Cheap is O.K. by Starck, whose cheerful whimsy with juicers, bottle openers and hotel rooms did much to spark America's current fling with design. He says he wants good design to be a commodity but without being wasteful. He points out that every time he designs a chair, it's less expensive than the one he designed before. "I want everybody to have the best products for the price of any bulls___ in the grocery store," he says.

Inevitably, not all the design efforts out there reflect the sensibility of an artist, and even many that do are downright, well, dysfunctional, like the Lexon radio on the cover of this magazine, which despite appearances is not waterproof. "Functionality has become more dimensional," says Susan Yelavich, assistant director of the Cooper-Hewitt National Design Museum in New York City, which opened its first National Design Triennial in March. "Function now embraces psychology and emotion." Or, as Karim Rashid puts it, "The more time we spend in front of computer screens, the more the look of our coffee cup takes on added importance."

The question now is whether the design economy can be sustained or whether, when America's wave of prosperity recedes, they'll all edge back to plain-vanilla functionality. If he were around, Raymond Loewy would remind us that he got his start during the Great Depression, so perhaps the real design revolution is still to come. If so, Constant Nieuwenhuys is looking more prophetic than ever.

SOURCE INFORMATION =
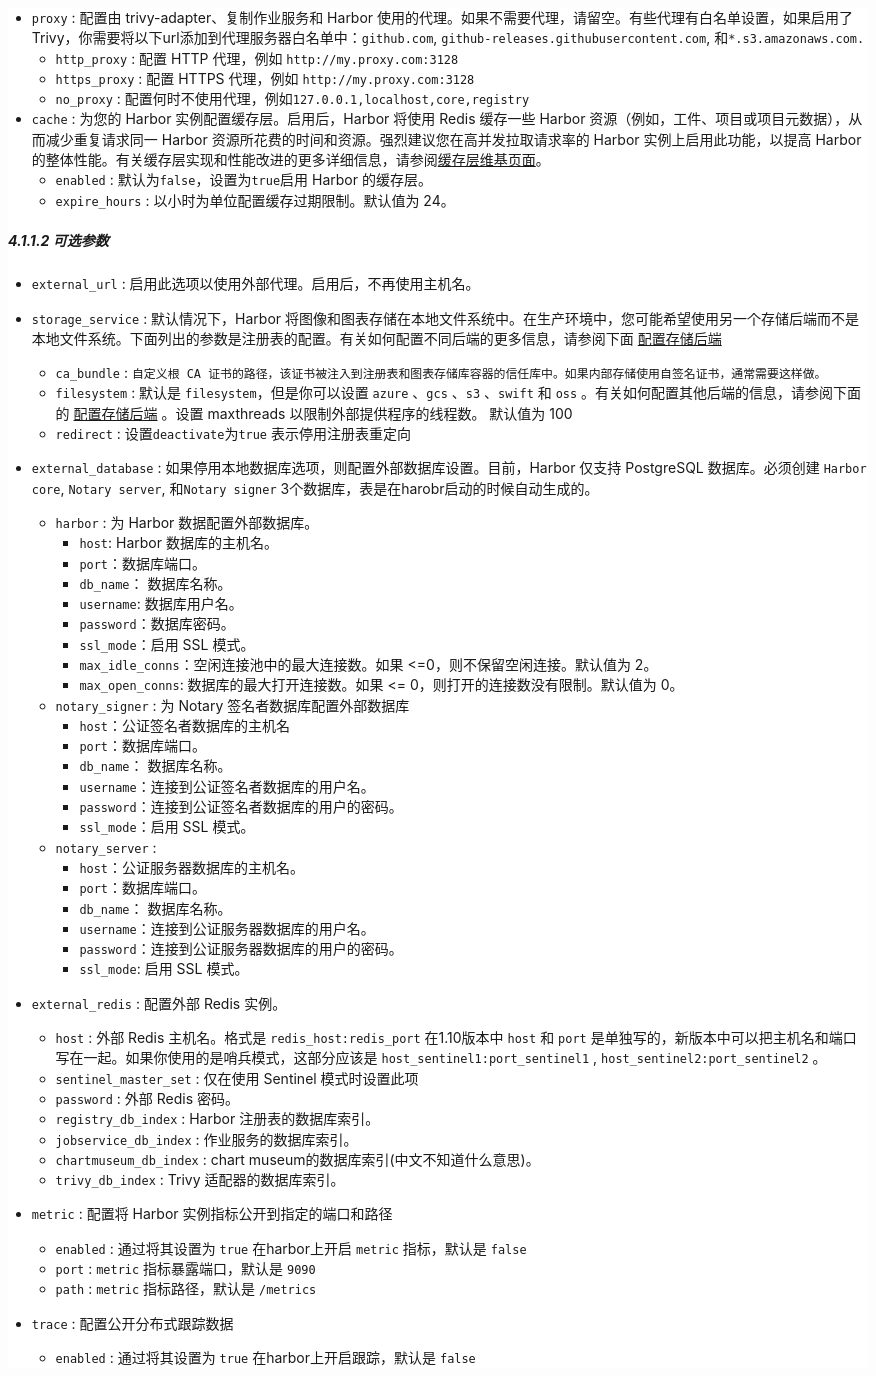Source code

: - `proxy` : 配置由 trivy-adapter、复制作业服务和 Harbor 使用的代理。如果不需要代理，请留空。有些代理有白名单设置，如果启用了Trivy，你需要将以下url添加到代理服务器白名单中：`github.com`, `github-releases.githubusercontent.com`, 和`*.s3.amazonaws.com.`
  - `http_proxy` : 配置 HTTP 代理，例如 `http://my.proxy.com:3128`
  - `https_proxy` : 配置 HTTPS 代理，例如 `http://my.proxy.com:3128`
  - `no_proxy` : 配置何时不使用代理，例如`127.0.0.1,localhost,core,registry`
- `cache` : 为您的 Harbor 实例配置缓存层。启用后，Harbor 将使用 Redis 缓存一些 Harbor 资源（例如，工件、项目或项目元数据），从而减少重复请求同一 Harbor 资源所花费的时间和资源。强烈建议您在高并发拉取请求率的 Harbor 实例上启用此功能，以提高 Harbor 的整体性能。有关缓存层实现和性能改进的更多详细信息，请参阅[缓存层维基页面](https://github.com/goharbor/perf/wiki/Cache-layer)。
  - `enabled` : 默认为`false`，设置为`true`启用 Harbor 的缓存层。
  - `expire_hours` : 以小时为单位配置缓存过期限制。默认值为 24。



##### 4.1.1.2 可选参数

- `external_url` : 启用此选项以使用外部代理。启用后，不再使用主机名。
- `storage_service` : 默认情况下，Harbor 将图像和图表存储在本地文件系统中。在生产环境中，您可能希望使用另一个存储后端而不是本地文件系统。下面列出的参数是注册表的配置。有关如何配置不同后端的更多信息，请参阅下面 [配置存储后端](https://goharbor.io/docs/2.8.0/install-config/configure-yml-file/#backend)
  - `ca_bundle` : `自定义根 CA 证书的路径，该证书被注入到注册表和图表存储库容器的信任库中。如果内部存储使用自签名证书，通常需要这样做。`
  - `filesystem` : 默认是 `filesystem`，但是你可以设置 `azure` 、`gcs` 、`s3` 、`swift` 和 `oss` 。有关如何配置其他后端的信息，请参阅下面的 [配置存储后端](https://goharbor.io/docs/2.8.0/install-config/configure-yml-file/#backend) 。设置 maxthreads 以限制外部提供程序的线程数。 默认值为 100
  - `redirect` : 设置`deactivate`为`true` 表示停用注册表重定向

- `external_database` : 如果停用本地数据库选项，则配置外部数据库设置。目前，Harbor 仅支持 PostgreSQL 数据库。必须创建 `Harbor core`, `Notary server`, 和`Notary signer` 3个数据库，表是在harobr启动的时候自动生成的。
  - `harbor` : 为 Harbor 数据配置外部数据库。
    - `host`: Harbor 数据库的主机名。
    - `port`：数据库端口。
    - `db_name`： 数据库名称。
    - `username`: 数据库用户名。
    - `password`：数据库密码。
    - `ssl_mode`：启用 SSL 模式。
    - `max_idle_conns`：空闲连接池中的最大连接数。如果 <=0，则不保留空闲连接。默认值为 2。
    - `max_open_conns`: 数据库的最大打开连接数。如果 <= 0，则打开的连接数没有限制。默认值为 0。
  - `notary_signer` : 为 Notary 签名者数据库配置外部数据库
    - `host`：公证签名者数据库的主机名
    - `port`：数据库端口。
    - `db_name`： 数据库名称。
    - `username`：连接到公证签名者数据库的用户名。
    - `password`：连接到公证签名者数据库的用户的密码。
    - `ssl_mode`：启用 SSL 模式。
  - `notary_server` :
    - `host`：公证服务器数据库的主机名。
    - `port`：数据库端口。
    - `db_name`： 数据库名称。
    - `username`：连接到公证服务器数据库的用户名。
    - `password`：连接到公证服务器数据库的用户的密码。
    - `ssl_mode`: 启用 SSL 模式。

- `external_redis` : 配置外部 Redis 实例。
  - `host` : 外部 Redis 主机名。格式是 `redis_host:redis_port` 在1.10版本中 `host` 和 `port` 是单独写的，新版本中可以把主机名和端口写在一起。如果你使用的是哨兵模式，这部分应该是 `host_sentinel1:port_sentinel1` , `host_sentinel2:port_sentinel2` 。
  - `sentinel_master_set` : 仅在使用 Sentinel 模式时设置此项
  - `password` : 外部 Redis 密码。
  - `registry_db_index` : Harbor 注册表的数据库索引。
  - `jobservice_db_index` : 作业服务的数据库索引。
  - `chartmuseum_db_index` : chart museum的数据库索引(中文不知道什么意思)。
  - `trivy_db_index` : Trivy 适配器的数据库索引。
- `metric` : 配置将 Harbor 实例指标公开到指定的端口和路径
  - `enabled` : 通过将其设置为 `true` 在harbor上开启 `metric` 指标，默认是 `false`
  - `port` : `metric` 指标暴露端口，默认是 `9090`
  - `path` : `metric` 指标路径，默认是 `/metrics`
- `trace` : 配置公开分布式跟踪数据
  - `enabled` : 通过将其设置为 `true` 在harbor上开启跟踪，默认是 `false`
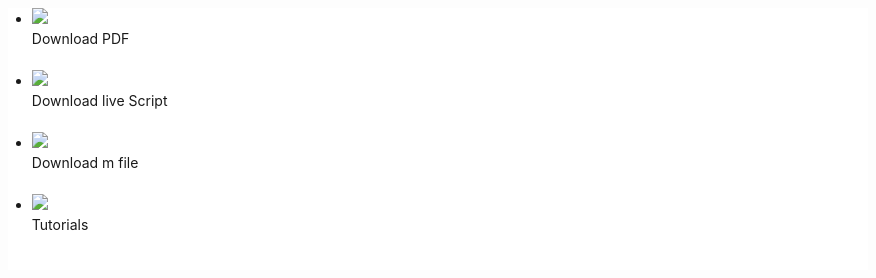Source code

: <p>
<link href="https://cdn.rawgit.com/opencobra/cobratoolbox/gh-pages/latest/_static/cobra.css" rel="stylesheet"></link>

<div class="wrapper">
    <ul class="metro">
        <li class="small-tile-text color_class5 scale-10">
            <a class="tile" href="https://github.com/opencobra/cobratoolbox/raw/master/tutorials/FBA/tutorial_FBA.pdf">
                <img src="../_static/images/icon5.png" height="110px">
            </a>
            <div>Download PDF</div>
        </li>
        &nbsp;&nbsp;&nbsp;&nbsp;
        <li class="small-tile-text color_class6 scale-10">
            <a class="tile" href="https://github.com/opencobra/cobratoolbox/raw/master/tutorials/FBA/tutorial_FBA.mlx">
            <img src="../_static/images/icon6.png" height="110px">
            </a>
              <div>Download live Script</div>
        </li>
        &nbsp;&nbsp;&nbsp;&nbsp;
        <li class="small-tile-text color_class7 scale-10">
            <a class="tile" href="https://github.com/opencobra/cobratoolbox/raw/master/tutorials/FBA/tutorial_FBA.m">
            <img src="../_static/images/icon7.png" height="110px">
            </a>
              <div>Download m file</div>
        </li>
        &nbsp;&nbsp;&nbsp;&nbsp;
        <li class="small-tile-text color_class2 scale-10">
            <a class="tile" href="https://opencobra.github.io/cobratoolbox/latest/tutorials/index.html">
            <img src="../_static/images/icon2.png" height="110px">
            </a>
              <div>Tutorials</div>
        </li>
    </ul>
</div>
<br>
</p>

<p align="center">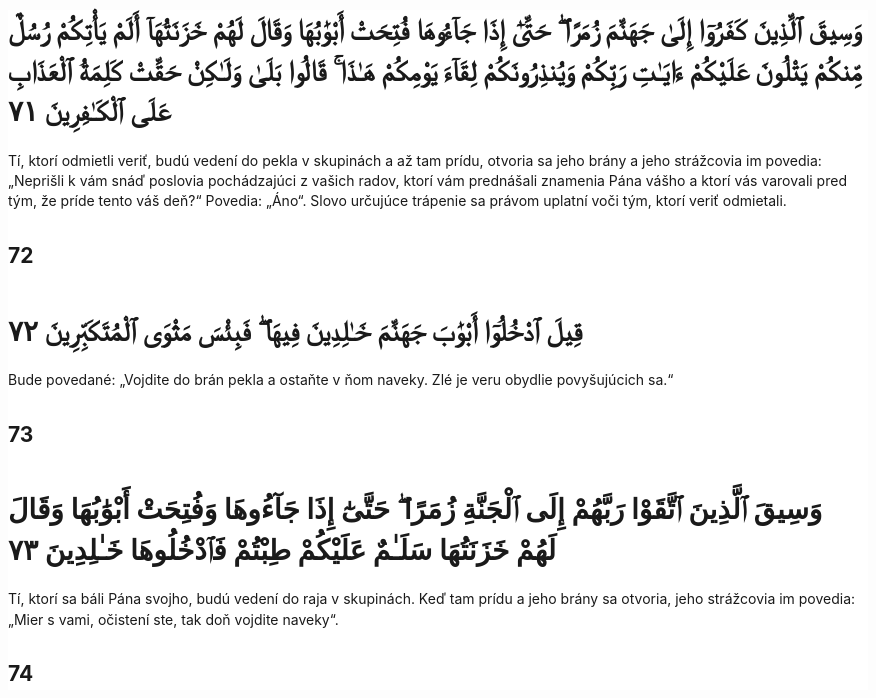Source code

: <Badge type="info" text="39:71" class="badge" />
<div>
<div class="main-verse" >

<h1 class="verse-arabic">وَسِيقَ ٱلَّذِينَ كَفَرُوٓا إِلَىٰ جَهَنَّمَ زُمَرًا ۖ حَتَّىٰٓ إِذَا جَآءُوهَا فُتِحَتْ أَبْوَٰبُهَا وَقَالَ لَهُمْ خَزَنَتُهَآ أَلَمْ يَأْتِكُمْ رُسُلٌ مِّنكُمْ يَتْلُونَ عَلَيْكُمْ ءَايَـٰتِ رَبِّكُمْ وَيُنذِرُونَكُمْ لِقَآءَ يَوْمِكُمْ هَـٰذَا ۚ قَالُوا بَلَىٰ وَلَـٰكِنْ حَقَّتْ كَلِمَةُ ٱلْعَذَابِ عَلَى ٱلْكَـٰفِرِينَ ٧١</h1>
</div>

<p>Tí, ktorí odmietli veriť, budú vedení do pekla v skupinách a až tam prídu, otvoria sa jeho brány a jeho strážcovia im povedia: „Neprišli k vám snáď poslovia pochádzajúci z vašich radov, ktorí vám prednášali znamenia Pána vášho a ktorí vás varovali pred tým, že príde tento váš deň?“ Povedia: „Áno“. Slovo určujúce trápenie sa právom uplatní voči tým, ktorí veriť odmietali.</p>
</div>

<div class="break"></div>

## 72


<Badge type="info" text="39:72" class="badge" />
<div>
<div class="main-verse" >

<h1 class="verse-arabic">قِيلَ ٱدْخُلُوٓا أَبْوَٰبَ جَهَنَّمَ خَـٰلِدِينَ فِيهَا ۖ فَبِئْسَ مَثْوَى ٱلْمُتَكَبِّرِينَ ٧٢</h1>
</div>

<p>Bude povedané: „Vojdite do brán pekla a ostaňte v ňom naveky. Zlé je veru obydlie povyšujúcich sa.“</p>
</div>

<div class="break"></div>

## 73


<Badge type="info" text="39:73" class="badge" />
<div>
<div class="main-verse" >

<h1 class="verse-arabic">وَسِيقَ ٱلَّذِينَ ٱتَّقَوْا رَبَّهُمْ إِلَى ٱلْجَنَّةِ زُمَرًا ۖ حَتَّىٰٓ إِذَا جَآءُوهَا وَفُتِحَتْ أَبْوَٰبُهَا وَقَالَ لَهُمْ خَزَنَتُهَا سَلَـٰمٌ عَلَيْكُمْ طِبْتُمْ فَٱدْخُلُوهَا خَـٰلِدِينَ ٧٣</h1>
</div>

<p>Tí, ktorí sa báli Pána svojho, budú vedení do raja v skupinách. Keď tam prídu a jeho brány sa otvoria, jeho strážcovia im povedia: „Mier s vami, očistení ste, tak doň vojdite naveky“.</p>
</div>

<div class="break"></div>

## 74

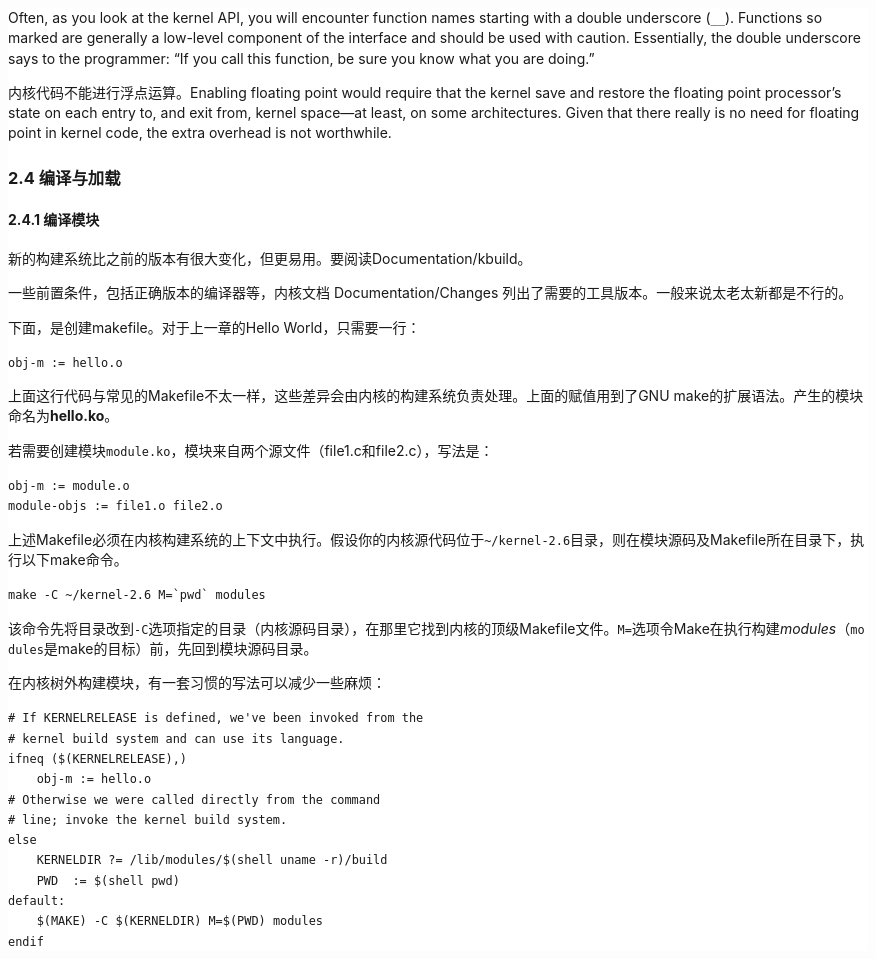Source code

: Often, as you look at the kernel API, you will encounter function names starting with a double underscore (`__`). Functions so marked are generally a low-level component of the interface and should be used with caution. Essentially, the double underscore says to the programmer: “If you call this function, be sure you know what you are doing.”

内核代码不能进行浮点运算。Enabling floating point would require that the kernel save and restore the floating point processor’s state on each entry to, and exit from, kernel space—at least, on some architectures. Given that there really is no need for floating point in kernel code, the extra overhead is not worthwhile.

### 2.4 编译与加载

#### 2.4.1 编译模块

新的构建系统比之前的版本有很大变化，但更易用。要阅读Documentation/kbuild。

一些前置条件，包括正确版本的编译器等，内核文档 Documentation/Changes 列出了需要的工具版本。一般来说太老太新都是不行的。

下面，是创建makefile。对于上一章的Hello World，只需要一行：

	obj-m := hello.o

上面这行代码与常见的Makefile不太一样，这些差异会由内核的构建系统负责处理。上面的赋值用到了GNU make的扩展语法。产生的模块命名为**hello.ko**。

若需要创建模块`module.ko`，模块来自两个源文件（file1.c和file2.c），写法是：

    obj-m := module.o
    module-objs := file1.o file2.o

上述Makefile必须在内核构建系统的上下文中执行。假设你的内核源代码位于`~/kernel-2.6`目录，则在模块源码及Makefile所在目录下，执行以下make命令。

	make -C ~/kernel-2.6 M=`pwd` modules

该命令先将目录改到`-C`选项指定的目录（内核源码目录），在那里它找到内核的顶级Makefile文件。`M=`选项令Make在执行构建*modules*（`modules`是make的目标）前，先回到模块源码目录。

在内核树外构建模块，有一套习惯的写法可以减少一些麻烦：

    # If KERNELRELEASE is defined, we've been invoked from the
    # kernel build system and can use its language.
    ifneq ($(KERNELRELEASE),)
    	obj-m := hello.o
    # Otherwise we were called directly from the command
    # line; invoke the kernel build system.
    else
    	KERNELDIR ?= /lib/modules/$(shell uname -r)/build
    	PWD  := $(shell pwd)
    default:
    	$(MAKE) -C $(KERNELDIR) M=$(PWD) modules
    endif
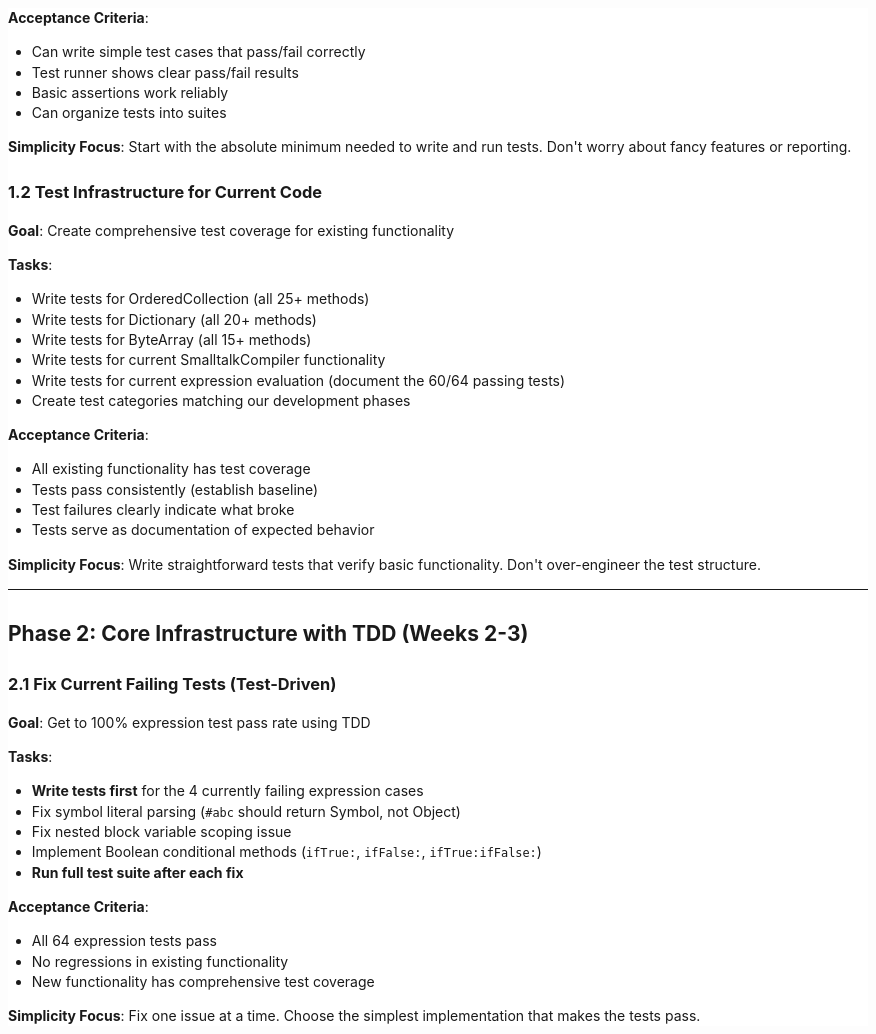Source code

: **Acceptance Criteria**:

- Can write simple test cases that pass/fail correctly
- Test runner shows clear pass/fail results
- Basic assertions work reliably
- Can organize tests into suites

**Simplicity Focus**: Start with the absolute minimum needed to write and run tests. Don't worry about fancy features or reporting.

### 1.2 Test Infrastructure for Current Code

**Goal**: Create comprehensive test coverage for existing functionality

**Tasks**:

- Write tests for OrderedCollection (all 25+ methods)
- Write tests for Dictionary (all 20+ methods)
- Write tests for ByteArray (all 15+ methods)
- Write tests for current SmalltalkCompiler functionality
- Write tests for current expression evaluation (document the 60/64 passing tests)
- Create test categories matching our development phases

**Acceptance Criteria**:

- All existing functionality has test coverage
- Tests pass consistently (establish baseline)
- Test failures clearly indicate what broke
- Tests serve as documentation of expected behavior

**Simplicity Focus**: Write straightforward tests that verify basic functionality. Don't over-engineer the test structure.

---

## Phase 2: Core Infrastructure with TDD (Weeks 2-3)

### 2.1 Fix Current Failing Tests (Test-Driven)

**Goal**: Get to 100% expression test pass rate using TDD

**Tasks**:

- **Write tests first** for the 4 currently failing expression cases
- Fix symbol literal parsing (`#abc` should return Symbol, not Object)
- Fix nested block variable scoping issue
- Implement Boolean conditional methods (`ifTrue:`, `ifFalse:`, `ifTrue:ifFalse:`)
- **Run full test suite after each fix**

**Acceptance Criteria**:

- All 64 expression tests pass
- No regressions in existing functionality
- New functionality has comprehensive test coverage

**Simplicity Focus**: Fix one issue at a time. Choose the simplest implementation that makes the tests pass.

TASK LIST =
A – Answer these questions using the excerpt on design:
(i) According to Starck, how does the cost of each new chair he designs compare with the previous one?
(ii) What position does Susan Yelavich hold?
(iii) When did Raymond Loewy get his start?
B – Name every person mentioned in the excerpt on design.
C – Transcribe the excerpt on design from "The question now" up to and including "prophetic than ever.".
The records were taken from a different source than the text.

RESULTS BY TASK =
A –
(i) Each new chair costs less than the one he designed before.
(ii) She is assistant director of the Cooper-Hewitt National Design Museum in New York City.
(iii) He got his start during the Great Depression.

B –
Starck
Susan Yelavich
Karim Rashid
Raymond Loewy
Constant Nieuwenhuys

C –
The question now is whether the design economy can be sustained or whether, when America's wave of prosperity recedes, they'll all edge back to plain-vanilla functionality. If he were around, Raymond Loewy would remind us that he got his start during the Great Depression, so perhaps the real design revolution is still to come. If so, Constant Nieuwenhuys is looking more prophetic than ever.